@ Fauntleroy Community Association: Updates on ‘house or parkland?’, Endolyne Triangle

Toplines from Tuesday night’s Fauntleroy Community Association board meeting:

HOUSE OR PARKLAND? FCA talked about the proposal presented last month by Seattle Parks’ Chip Nevins, a potential trade between the city and county, involving the house next to Cove Park north of the ferry dock – 8923 Fauntleroy Way SW – which the county had bought to use as a construction office and staging area during the Barton Pump Station Upgrade Project, but no longer needs. It’s on a 35-foot-wide strip of beach just beyond the sign in the photo below:

IMG_2975 (1)

FCA had understood that it would revert to single-family-house use, for which it’s zoned, after the project, though they haven’t yet discovered if that commitment is in writing somewhere. Nevins presented a proposal in which the county would trade it to the city in exchange for a street vacation giving it street-end land that’s part of the pump-station site. If the home site became parkland, it could expand Cove Park, a community-maintained sliver of beachfront.

Many details are yet to be worked out, including gathering of community feedback, with a public meeting set for May 24, 6:30 pm, at The Hall at Fauntleroy.

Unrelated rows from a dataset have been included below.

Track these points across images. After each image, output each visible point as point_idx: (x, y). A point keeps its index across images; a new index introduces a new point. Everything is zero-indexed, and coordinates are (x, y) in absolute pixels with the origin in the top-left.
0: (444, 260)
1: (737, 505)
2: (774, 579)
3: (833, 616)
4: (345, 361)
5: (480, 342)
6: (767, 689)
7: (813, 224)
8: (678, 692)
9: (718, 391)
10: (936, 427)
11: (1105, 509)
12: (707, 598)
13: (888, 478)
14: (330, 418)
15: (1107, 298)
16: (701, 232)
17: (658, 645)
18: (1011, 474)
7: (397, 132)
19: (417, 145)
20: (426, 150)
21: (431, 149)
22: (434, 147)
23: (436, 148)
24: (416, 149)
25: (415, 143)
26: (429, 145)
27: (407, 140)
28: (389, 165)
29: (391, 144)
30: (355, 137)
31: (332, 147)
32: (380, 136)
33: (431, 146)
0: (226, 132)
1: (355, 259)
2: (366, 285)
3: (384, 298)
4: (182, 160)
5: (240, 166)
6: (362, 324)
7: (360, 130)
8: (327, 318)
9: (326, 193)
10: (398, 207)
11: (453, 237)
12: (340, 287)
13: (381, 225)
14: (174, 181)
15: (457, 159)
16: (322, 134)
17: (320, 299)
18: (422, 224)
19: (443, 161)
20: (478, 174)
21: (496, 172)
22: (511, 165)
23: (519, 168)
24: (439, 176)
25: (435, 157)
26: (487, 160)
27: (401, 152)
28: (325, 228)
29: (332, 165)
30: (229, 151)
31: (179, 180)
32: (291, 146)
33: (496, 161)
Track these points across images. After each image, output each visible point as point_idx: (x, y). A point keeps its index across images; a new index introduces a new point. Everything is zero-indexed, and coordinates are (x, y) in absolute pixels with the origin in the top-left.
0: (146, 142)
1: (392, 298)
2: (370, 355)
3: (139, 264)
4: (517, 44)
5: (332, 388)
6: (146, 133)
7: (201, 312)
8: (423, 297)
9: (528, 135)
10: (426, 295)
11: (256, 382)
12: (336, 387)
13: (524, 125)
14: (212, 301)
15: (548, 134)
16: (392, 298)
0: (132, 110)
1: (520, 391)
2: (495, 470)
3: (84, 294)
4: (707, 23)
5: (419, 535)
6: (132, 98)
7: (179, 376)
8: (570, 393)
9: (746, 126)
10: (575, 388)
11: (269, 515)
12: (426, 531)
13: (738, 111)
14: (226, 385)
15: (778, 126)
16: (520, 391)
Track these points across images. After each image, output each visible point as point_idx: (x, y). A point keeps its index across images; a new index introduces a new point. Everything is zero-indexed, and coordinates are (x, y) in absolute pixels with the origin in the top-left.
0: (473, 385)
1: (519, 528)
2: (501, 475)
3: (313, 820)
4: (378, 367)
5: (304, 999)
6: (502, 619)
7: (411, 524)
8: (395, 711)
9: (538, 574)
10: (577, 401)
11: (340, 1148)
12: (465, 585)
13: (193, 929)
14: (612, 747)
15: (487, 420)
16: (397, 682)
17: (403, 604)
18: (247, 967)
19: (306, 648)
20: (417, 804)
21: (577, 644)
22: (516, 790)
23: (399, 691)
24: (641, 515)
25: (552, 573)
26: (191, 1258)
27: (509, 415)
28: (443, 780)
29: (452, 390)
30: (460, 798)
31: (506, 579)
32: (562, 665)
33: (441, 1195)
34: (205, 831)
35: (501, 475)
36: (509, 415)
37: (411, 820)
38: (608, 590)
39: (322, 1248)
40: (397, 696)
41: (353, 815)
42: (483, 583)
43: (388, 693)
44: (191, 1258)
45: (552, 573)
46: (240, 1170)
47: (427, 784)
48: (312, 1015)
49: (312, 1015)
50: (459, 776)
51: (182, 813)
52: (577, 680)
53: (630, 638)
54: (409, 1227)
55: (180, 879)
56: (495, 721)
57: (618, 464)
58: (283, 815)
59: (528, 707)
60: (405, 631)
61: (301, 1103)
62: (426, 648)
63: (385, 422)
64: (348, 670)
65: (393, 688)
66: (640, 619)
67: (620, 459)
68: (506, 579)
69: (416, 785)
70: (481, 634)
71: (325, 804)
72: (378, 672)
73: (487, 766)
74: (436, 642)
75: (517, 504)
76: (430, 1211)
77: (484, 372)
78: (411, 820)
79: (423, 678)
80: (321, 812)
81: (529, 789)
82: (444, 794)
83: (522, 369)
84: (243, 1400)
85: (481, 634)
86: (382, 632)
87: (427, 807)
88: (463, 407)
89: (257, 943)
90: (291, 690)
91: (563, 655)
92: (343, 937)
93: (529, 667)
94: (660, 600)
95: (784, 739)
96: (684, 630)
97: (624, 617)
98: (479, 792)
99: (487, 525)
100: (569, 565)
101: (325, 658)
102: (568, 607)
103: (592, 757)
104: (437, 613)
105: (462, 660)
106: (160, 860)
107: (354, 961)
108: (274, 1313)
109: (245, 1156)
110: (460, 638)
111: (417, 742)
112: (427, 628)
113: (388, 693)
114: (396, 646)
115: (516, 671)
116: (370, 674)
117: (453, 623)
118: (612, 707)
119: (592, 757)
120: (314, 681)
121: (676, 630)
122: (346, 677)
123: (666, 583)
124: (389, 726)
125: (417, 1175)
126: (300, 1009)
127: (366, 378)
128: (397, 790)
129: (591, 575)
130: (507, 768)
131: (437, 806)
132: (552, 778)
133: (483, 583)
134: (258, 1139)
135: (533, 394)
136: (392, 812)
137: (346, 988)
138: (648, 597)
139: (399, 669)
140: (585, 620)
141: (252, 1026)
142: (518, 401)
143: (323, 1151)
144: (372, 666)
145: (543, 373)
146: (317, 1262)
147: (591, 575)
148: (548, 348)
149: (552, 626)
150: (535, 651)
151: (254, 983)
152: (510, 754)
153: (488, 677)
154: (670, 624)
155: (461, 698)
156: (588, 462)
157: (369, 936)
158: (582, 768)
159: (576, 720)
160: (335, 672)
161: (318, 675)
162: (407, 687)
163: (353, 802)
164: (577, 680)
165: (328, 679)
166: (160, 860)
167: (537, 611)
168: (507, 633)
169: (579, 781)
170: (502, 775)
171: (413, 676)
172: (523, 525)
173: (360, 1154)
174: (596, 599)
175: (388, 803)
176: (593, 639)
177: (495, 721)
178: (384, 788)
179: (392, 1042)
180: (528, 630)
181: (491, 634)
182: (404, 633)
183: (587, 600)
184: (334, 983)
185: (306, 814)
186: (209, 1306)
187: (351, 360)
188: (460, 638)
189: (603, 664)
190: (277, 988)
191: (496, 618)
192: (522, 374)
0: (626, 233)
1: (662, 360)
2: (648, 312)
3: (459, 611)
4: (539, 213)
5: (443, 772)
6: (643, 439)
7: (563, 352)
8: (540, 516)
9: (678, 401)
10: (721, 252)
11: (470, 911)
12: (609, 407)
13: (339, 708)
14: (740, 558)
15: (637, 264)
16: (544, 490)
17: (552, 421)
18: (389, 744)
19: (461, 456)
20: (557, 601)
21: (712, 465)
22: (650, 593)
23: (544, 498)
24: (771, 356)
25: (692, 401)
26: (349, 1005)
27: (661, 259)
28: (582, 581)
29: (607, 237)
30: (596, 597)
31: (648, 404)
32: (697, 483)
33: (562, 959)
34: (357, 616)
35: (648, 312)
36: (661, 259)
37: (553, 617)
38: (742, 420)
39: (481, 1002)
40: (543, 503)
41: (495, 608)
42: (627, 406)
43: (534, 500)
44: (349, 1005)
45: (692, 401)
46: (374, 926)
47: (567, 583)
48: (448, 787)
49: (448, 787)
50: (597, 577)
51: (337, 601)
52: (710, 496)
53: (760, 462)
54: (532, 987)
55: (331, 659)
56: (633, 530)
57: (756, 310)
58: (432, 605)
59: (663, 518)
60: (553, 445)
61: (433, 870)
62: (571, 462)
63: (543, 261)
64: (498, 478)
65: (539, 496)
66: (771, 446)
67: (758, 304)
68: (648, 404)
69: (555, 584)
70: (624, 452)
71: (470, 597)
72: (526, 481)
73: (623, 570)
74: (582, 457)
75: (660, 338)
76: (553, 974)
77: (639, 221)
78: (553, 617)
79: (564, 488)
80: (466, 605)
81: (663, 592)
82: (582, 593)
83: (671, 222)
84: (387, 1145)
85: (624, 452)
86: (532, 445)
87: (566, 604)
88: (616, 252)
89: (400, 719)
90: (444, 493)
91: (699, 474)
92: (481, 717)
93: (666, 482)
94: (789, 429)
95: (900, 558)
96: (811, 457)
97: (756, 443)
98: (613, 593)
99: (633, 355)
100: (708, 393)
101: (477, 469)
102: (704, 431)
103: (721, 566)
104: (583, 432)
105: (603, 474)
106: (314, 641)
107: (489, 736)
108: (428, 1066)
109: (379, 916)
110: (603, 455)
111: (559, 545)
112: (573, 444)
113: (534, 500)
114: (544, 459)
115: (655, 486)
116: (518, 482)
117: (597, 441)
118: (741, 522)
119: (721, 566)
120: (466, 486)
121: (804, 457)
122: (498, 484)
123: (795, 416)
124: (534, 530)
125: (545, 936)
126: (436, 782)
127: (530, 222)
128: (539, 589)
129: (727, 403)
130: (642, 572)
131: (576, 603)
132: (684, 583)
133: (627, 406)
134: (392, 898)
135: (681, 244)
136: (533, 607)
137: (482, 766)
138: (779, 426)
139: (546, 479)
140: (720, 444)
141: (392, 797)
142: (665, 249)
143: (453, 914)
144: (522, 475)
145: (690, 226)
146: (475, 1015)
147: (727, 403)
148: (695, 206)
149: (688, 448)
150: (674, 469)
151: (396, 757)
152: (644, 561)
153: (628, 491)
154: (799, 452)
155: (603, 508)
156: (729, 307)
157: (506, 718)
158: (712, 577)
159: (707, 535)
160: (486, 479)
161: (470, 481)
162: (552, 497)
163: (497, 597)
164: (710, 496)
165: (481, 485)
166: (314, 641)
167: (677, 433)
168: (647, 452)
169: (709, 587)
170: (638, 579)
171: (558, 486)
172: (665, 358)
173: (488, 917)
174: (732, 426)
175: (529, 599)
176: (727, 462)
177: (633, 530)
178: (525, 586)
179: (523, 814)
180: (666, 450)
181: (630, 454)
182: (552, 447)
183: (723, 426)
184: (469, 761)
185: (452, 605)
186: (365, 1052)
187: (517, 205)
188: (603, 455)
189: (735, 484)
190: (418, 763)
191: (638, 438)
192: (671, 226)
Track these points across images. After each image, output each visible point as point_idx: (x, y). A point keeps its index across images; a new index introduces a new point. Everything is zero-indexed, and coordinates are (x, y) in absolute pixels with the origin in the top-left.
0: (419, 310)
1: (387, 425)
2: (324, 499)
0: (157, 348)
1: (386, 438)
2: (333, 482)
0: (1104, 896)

The FCA board decided not to take a position. But they do want to get out some information to clarify issues, questions, and misperceptions, and plan to publish it on the FCA website soon. For one, they think there may be a lack of awareness of the park that’s already there, possibly related to its below-street-level location as well as the fact it was closed for three years during the pump-station upgrade. They’re also concerned about the economic ramifications of turning the site into parkland and taking it out of the tax base. The property had sold for almost a million dollars before the project.

ENDOLYNE TRIANGLE WORK: Quick update on this, two months after SDOT’s Jim Curtin had come to the FCA board meeting to talk about the changes to be made to this area on the east side of the Endolyne business district. Marty Westerman, who’s been point person on the project, said Curtin told him the work will be done by the end of June; as the result of an informal vote at the end of last month’s FCA board meeting, the painted curb bulbs on the street will be brick red.

The FCA board meets second Tuesdays, 7 pm, at Fauntleroy Schoolhouse. Watch fauntleroy.net for updates between meetings.

2 Replies to "@ Fauntleroy Community Association: Updates on 'house or parkland?', Endolyne Triangle"

  • Jon Wright May 13, 2016 (2:33 pm)

    It sounds to me like raising concerns “of turning the site into parkland and taking it out of the tax base” is a way to be a NIMBY without sounding like a NIMBY.

    • Claudia May 14, 2016 (10:01 pm)

      Yes, I agree. Thank you for adding that!